None of these astronomy instruments are zooms, nor can they (auto)focus. Asking a superzoom to be a zoom, have autofocus, shoot in color and be cheap is i huge compromise.

A SX 60 has 250mm focal lenght with f6.5, this means 38mm opening, this is a slow opening, which helps at correcting the abberationns, with this dense sensor it's well above the diffraction limit, which means it's resolution will be mostly diffraction limited, which means it does what a 38mm opeening at best can to. At best or quite close to it. At this magnification, getting a shot without motion blur is VERY challenging, the best possible IS system is deciding the game.

There is no phone camera with 38mm opening, so they have possibly 2.5mm opening. The SX then collects maybe 230x more light than a phone, while a 600mm f4 lens collects 16x more light than the SX, at maybe 25x the price.

What's the conclusion:

- The SX is closer to a 600mmF4 system than to a phone
- The SX (or similar product) delivers the best resolution per $ of any camera class for distant objects
- of course, for taking 28mm pics, it's a waste of glass, a phone does this better (has more opening with similar sensor size)
- it is difficult to take good pics with it, so the results may be disapointing, depending on the expectations, the conditions and the user's skills. This because it's overspeced in a physical way (promising higher resolution than is physically possible), which of course is not written in the specs and the typical buyed is not aware of.

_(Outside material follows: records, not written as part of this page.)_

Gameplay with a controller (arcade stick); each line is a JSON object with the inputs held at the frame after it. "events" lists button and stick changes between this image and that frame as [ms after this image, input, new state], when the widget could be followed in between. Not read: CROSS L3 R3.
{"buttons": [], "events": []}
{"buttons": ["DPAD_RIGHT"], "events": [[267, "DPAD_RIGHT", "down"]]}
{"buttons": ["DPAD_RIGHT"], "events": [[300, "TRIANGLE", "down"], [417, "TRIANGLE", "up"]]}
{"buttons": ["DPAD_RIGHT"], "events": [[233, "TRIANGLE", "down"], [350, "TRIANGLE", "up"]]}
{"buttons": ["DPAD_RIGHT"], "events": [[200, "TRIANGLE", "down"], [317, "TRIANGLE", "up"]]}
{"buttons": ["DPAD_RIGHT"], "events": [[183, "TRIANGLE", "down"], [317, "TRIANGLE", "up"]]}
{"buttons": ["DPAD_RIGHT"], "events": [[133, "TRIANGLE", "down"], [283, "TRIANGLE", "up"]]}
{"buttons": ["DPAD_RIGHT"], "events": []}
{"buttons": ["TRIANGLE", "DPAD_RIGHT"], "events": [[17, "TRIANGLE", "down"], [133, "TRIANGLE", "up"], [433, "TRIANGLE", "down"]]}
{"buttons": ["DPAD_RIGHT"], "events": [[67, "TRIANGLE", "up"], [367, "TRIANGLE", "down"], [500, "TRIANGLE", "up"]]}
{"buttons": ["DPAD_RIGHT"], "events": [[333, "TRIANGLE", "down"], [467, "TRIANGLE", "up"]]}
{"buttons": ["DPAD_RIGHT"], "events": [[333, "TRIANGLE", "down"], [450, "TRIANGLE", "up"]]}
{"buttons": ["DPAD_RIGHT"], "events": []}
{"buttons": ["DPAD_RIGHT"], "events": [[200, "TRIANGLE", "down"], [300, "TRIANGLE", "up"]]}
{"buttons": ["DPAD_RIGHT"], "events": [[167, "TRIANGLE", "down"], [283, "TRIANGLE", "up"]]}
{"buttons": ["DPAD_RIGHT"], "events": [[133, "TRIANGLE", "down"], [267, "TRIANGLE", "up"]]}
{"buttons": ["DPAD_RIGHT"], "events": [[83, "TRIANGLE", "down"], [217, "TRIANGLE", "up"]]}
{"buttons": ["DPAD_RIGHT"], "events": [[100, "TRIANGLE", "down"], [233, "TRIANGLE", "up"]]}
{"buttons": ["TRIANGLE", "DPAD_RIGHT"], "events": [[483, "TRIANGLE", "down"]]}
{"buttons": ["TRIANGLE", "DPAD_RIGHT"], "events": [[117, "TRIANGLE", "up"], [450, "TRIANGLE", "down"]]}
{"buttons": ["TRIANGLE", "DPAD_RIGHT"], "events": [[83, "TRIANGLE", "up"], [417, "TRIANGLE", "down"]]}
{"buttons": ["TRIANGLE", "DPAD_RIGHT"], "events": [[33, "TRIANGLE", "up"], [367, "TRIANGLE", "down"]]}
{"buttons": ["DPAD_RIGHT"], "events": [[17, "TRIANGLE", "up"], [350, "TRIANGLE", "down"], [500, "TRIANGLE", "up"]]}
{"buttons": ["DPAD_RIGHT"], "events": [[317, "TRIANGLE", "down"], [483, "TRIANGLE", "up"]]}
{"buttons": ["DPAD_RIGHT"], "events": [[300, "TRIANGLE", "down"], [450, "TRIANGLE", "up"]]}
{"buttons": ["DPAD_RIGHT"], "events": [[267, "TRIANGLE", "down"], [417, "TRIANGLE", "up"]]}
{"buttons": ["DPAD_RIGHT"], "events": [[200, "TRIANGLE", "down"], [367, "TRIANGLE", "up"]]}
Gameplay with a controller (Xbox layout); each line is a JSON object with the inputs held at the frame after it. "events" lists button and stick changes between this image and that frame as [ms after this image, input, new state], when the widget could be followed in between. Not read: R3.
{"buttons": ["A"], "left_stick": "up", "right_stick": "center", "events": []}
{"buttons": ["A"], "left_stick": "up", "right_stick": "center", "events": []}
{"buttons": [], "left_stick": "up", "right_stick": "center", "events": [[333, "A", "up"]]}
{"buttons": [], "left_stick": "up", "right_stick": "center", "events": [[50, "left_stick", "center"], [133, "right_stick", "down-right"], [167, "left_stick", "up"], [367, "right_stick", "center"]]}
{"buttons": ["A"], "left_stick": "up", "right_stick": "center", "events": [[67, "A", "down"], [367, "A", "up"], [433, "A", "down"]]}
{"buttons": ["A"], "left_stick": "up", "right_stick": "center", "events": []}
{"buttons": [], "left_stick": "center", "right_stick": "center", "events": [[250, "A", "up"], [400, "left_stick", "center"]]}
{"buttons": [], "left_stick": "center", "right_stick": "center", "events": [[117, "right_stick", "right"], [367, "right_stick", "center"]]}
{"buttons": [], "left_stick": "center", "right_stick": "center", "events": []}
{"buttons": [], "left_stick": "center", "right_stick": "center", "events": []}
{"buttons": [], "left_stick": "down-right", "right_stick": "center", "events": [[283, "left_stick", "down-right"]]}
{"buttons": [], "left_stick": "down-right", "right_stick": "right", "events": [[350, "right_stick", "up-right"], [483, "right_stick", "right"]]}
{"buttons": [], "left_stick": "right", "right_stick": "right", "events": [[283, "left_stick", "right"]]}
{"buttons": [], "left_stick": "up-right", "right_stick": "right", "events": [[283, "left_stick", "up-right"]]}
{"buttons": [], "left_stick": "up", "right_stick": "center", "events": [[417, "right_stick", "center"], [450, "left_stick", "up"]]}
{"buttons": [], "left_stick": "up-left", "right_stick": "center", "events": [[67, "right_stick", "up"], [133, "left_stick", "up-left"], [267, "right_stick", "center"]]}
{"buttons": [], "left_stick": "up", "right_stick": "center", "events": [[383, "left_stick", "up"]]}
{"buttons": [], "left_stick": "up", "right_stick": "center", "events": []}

Personally i do not own such a camera and will not buy one, i am quite confident my 5d3 with a 100-400ii does better in any case, but for much higher costs. If more reach is needed, i will buy a aps-c camera which can do f8 focusing and use the 1.4 extender. This way i get the max out of this lens (diffraction limit), which has 70mm opening


----------



## AlanF (Sep 16, 2018)

fullstop said:


> to me, a large fist-sized camera with a tiny 1/2.3" or 1/1.7" sensor does not make much sense. a very long but slow tele zoom does not help the case either.
> 
> looking at the obama shot posted - yes, ok it's a "long distance headshot" of Obama ... but so what? no context of the event attended and official white house portraits are better. no disrespect intended, but "low (technical) quality" long tele shots are not my thing.
> 
> ...



Is it true that you are AvTvM under a new alias?


----------



## AlanF (Sep 16, 2018)

hendrik-sg said:


> long reach needs lot of opening (this is why astronomy equipment can cost billions of $). to further compare with astronomy, they combine the highest opening affordable with the densest sensor possible, by far oversampling the diffraction limit. This is when pure technical esolution counts, the effort for extracting it in post prozessing is irrelevant and aestetics not matters. The price to be paied is shooting black and white normally, and unsharp looking pictures.
> 
> None of these astronomy instruments are zooms, nor can they (auto)focus. Asking a superzoom to be a zoom, have autofocus, shoot in color and be cheap is i huge compromise.
> 
> ...


 
Diffraction limitation is a problem with all the 1/2.3" sensor superzooms. The biggest joke is the Nikon P1000 whose aperture is 3.5x the DLA at full zoom. If you want a decent image, a 20 mpx 1" sensor 600mm FF equivalent (i.e. 220mm focal length) with an f/4 lens matches the DLA to the aperture. Those f/4 bridge cameras are as big as a bulky DSLR.


----------



## AlanF (Sep 16, 2018)

fullstop said:


> to me, a large fist-sized camera with a tiny 1/2.3" or 1/1.7" sensor does not make much sense. a very long but slow tele zoom does not help the case either.
> 
> looking at the obama shot posted - yes, ok it's a "long distance headshot" of Obama ... but so what? no context of the event attended and official white house portraits are better. no disrespect intended, but "low (technical) quality" long tele shots are not my thing.
> 
> ...


To answer your points.
1. Official White House Portraits are better but they are not my memento of the event.
2. Here's another memento of the event with sufficient information of the context. It's not bad for an out of camera jpeg under low tungsten lighting.
3. 320mm FOV is usually far too narrow for me - I rarely go below 400mm and am usually at 560-800mm for bird and nature photography, and my M5 at 250mm is too low resolution.
By the way, he gave a great speech - very inspiring.


----------



## blackcoffee17 (Sep 16, 2018)

fullstop said:


> to me, a large fist-sized camera with a tiny 1/2.3" or 1/1.7" sensor does not make much sense. a very long but slow tele zoom does not help the case either.
> 
> looking at the obama shot posted - yes, ok it's a "long distance headshot" of Obama ... but so what? no context of the event attended and official white house portraits are better. no disrespect intended, but "low (technical) quality" long tele shots are not my thing.
> 
> ...



Many people use these kind of cameras because they simply don't need medium format quality. And mostly shoot static subject, like a bird on a branch. These cameras are also a good documenting tool, basically a binocular with a camera. 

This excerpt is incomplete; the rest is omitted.